Mensaje por Marcus Luttrell el Mar 5 Oct 2010 - 17:47

En el principio era el combatiente visible

Durante siglos, el soldado se ha vestido generalmente de forma vistosa. El traje del guerrero se convierte en uniforme cuando un poder político fuerte crea un ejército permanente, pagado y entrenado. La diferenciación de colores y ropas se explica a menudo por el deseo de evitar errores, de los que la historia ofrece múltiples ejemplos. Según los países, los uniformes deben tener colores muy contrastados y diferentes. La interpretación aportada para explicar los coloridos uniformes de los siglos XVIII y XIX está así relacionada con la invención de la pólvora. La llamada pólvora negra produce gran cantidad de humo; hace por ello que, en un campo de batalla gris, la visión sea casi opaca. Los colores de los uniformes (resumiendo, roo para la infantería inglesa, blanco para la francesa, azul para la prusiana) permiten pues saber quién es quién; son un medio de reconocimiento en medio de la batalla. En mitad de las nubes de humo, estos colores funcionan como señales de identificación. Pero esta explicación es cierta sólo para un período muy corto, si lo comparamos con la larga historia de la humanidad. Encuentra sus auténticas raíces, sin duda alguna, en la idea del combate honroso, y de unas armas que pueden ser, o no ser, honrosas. El rojo de los ejércitos romanos o los yelmos empenachados de finales del Renacimiento permiten visualizar con claridad a los combatientes, las unidades y los jefes. Las corazas y armaduras resplandecientes, las grandes oriflamas y pendones de colores obedecen a esta misma lógica, igual que los escudos que centellean al sol. Esta voluntad de visibilidad es pues mucho más profunda que el tema de la pólvora negra; desde la Antigüedad, la fuerza debe tener legibilidad.

Por supuesto, se producen discusiones tácticas entre formación en línea y formación oblicua, entre pesados bloques y columnas, pero generalmente el movimiento se lleva a cabo a la vista del enemigo para impresionarlo. "Los uniformes de antaño [...] eran ricos, guarnecidos con trencilla, realzados con adornos resplandecientes, engalanados con airones, penachos de plumas, gallardetes soberbios, impresionantes. Este último vocablo explica la filosofía de su génesis y de su pomposo desarrollo. Había en efecto un aspecto moral en la belleza de estos pertrechos de guerra... El objetivo buscado era crear soldados de una belleza impresionante y terrible, para aumentar aún más el efecto mágico del ataque a la carga... para este acto supremo, lo hombres color de tierra, color de bosque o color de hierba descolorida que se levantan en los surcos llevando en la cabeza ollas puestas del revés, tendrán una estética poco impresionante, incapaz de sembrar el terror en el corazón del enemigo" (C. Cherfils, 1887). El final del siglo XVIII supone una ruptura.

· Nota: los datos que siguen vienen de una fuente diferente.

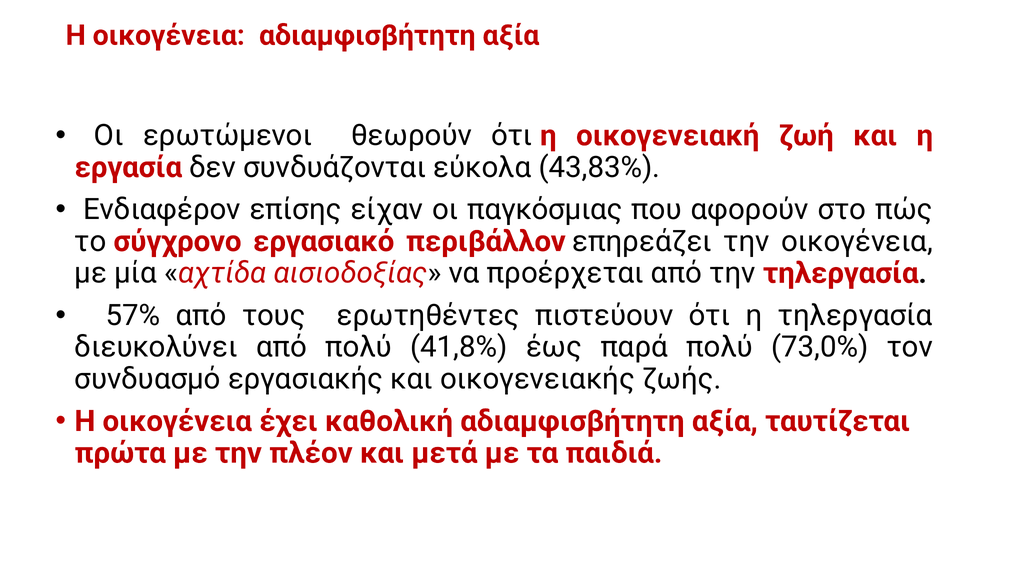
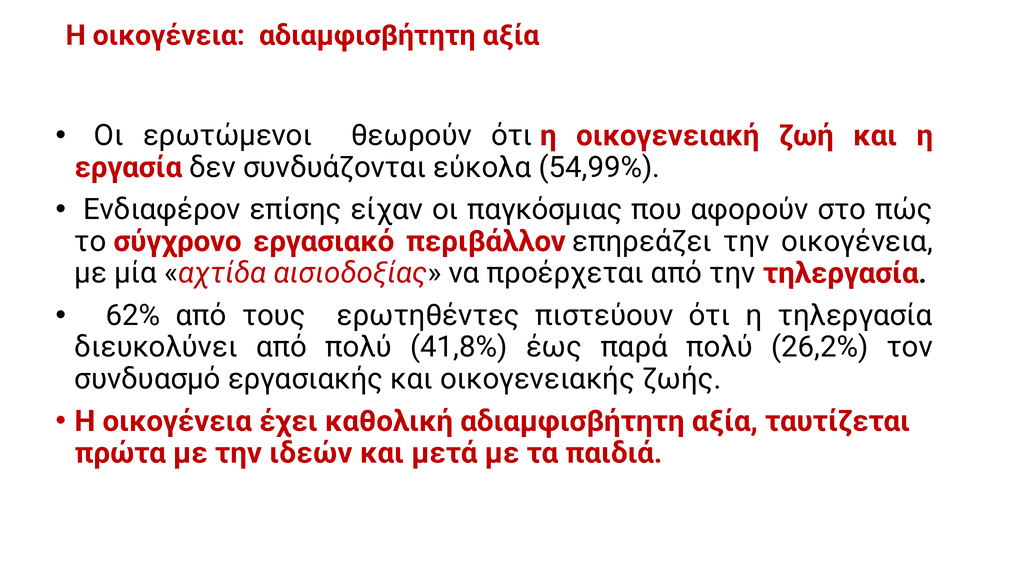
43,83%: 43,83% -> 54,99%
57%: 57% -> 62%
73,0%: 73,0% -> 26,2%
πλέον: πλέον -> ιδεών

Pero esta visibilidad del combatiente se expresa también en otros registros; las convenciones internacionales reconocen como combatientes a quienes llevan una señal de reconocimiento uniforme y no ocultan sus armas. El combatiente debe estar perfectamente identificado. A contrario, al mismo tiempo que se desarrollan estas convenciones, el siglo XX -y sobre todo la Gran Guerra- aporta una gran novedad en los uniformes y en la manera de hacer la guerra: el soldado perfectamente visible no es ya una necesidad, sino lo contrario.

Los obstáculos al cambio de uniformes

Según la historiografía habitual, es la invención -con los progresos de la química- de la pólvora sin humo en 1885 por el ingeniero francés Vieille lo que vendría a perturbar la importancia de los colores en los uniformes. Como su nombre indica, esta pólvora produce poco humo, y con ella el campo de batalla se vuelve transparente; ya no es necesario vestir colores vivos para ser visto. ¿Esta explicación clásica resulta aceptable o suficiente?

A comienzos del siglo XX, las formas de la guerra evolucionan. En África del Sur, la guerrilla adquiere una importancia considerable; los Boers, muy buenos tiradores, se funden con el paisaje, sacan ventaja al ejército británico que maniobra en bloques pesados y bien visibles. en la batalla de Spion Koppen (1900), la vieja infantería regular es derrotada por campesinos en armas. La guerra ruso-japonesa (1904-1905) también plantea a los observadores nuevos interrogantes. Se llevan a cabo numerosos estudios: las nuevas armas, las nuevas pólvoras sin humo, la táctica empleada de una parte y de otra, como el movimiento y las fortificaciones de campaña. Entre los observadores occidentales, algunos se convertirán en personajes célebres o importantes, como el capitán Pershing, que mandó más tarde el cuerpo expedicionario estadounidense en Francia durante la Primera Guerra Mundial, o también Caviglia, futuro general del ejército británico.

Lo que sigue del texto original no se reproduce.